» **TASK DESCRIPTION**: From the second block of items below, copy out word for word every line from the one containing "table_header 學習重點 [301, 2, 565, 52]" up to and including the one containing "table_header 單元/主題名稱與活動內容 [567, 2, 875, 104]".

————————

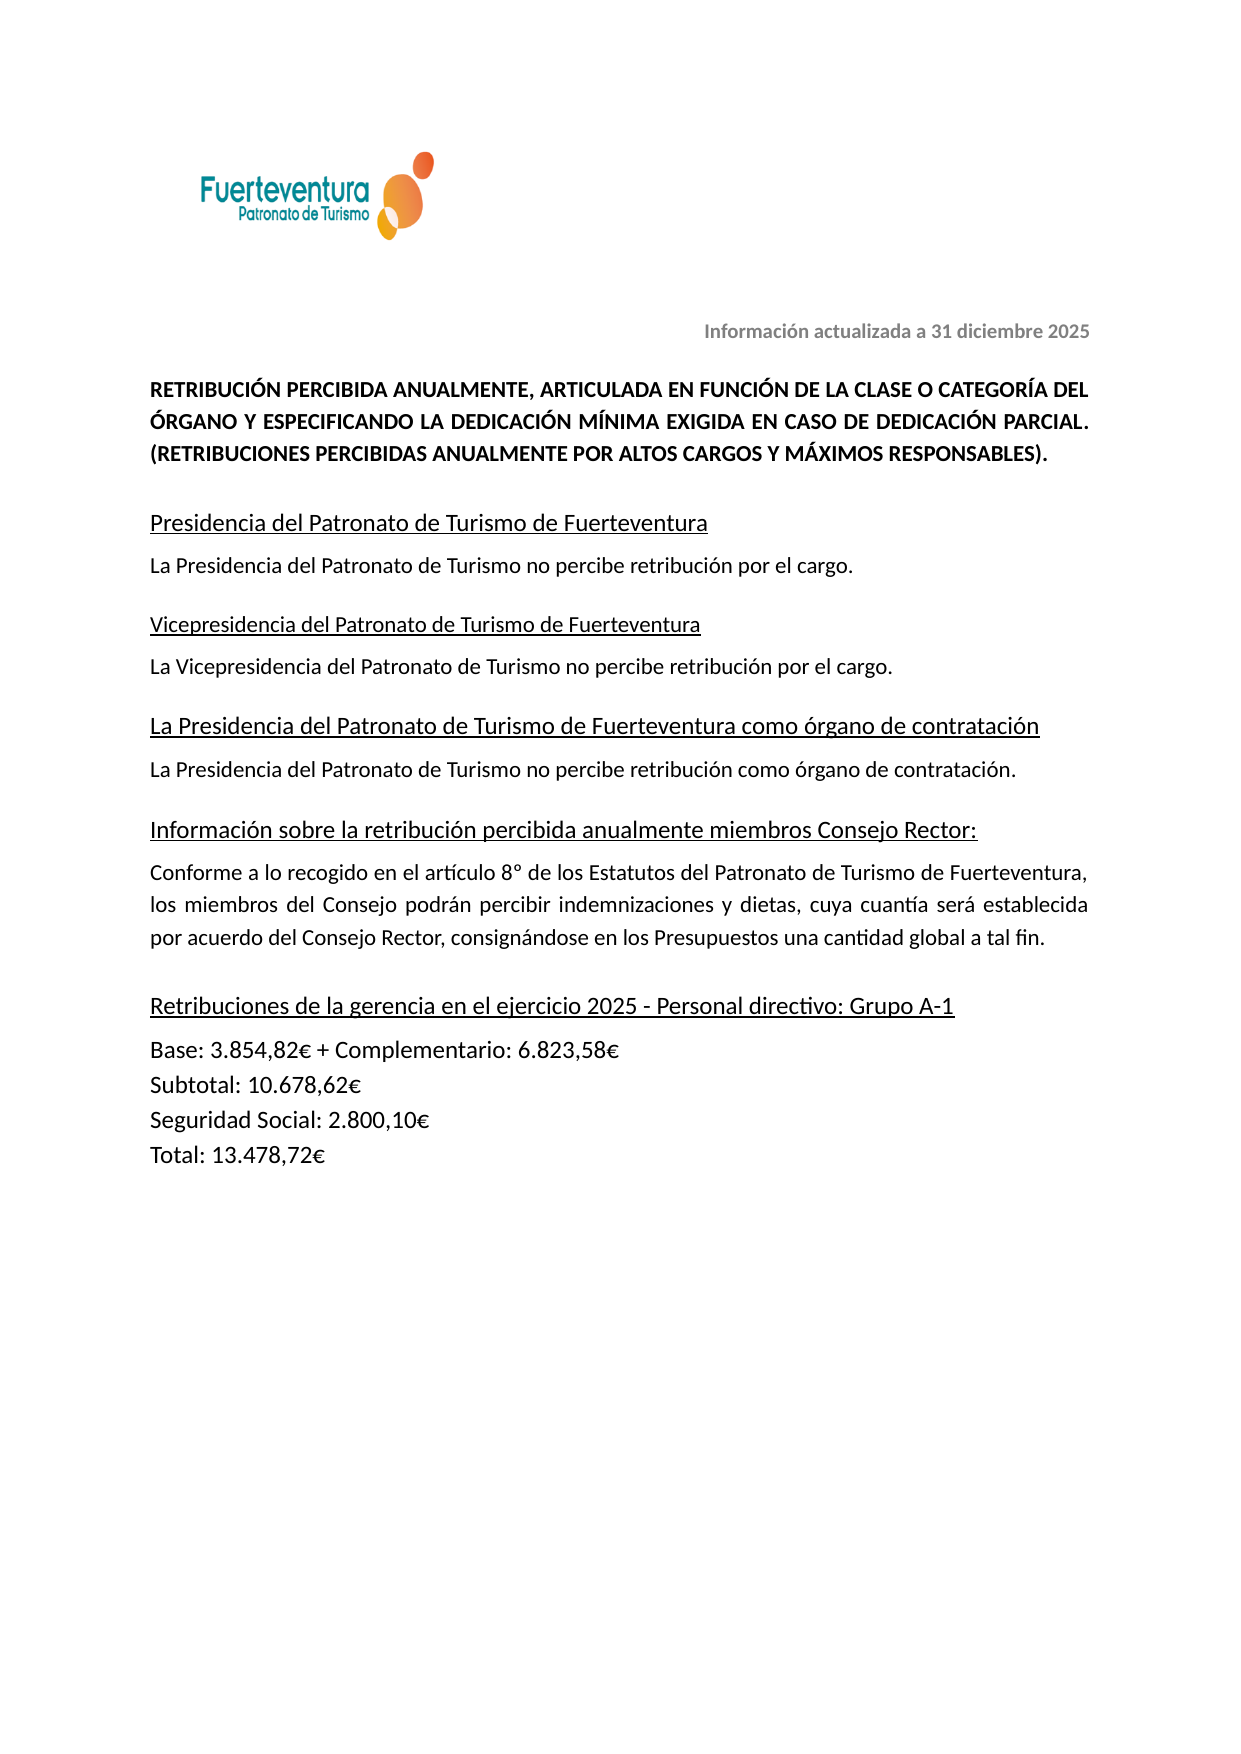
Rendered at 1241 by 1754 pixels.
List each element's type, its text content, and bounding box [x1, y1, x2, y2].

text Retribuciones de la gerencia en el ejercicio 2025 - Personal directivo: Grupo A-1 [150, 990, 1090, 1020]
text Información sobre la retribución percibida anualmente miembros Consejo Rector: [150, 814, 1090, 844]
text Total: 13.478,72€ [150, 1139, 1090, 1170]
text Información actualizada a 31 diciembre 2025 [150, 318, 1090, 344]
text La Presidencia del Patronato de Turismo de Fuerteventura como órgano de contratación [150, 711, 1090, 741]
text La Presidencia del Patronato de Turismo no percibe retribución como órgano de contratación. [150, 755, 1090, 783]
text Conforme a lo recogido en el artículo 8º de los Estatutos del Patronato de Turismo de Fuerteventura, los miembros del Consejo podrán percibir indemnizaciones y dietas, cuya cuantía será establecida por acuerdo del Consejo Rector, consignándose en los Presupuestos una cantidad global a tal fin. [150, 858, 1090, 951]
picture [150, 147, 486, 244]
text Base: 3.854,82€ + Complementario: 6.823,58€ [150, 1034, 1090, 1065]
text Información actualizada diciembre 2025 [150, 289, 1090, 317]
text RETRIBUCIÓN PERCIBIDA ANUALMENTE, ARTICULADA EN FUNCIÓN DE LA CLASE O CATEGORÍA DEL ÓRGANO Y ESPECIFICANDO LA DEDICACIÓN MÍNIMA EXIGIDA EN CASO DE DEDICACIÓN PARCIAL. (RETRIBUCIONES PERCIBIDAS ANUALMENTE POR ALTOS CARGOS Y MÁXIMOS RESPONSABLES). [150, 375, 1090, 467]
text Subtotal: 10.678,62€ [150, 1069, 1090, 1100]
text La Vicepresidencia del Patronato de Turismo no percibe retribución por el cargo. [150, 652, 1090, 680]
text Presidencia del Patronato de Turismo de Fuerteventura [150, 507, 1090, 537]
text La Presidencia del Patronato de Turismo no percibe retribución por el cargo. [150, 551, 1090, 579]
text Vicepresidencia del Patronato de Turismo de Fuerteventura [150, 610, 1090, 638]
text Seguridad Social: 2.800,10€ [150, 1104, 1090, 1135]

————————

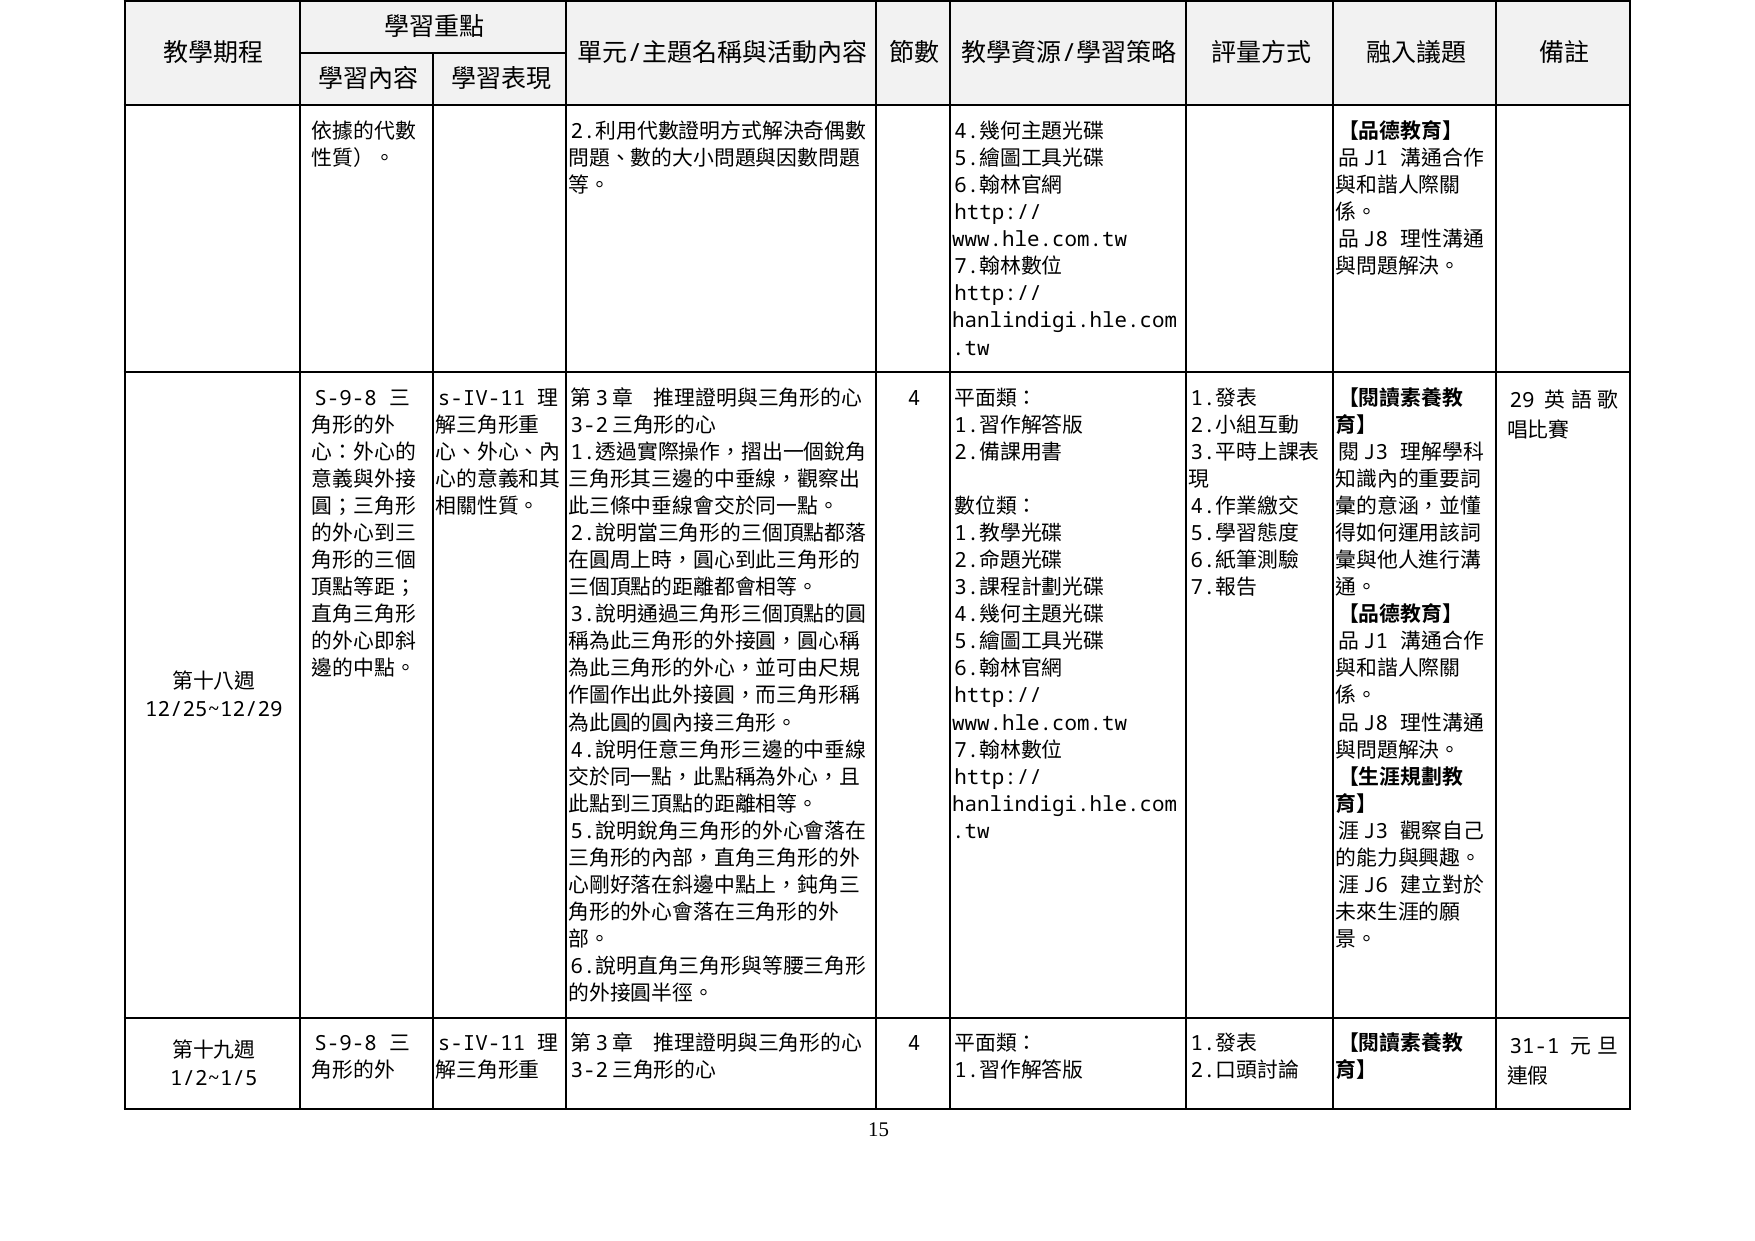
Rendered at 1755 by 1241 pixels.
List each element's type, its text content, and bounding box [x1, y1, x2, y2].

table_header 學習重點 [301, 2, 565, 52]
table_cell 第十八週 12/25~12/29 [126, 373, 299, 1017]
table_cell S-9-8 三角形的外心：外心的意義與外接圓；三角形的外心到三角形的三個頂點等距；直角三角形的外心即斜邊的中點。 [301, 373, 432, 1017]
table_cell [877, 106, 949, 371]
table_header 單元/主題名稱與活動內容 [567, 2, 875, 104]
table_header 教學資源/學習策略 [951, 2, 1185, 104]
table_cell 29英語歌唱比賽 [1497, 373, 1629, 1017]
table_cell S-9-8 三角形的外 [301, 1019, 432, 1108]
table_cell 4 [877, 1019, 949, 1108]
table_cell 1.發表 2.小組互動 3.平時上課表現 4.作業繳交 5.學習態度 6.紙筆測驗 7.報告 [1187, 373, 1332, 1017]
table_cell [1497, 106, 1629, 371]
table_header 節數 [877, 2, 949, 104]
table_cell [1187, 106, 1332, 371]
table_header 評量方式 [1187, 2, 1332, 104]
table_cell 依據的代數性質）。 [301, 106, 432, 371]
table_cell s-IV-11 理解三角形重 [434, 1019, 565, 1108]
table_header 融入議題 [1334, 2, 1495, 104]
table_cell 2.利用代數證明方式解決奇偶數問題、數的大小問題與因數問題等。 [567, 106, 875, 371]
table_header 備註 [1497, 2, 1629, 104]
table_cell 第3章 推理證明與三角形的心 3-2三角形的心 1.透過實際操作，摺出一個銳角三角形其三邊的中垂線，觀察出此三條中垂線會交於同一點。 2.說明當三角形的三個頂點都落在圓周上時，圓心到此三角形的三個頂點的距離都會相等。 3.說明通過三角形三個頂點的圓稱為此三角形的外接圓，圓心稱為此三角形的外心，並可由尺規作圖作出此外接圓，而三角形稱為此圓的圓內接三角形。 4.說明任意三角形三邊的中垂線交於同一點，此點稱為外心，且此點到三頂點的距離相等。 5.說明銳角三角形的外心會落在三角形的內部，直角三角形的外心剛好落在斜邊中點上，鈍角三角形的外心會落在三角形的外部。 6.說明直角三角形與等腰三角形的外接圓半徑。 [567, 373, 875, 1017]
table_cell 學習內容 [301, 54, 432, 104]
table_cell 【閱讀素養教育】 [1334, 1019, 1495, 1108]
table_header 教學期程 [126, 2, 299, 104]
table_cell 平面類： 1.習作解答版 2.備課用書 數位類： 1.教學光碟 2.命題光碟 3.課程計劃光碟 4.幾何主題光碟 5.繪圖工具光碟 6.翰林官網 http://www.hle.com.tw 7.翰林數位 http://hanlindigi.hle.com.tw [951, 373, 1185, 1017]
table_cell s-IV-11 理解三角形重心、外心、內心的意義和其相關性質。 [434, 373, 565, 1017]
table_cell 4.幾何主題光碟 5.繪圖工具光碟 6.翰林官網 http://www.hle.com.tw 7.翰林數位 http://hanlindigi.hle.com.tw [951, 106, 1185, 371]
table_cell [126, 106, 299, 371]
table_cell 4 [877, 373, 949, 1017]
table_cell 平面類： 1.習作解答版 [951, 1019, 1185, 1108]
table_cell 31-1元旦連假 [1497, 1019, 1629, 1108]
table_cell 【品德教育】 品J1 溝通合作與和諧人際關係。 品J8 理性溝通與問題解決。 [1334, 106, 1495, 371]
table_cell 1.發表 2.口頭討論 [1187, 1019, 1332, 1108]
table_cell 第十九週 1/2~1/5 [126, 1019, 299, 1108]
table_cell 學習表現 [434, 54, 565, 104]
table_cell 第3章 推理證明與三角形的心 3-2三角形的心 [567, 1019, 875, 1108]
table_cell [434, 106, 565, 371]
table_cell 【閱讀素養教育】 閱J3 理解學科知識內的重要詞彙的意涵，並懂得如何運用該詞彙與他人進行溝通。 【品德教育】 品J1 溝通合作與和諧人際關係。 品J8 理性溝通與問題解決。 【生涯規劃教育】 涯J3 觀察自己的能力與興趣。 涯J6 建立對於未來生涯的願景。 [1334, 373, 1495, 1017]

————————

» **TASK ANSWER**:
table_header 學習重點 [301, 2, 565, 52]
table_cell 第十八週 12/25~12/29 [126, 373, 299, 1017]
table_cell S-9-8 三角形的外心：外心的意義與外接圓；三角形的外心到三角形的三個頂點等距；直角三角形的外心即斜邊的中點。 [301, 373, 432, 1017]
table_cell [877, 106, 949, 371]
table_header 單元/主題名稱與活動內容 [567, 2, 875, 104]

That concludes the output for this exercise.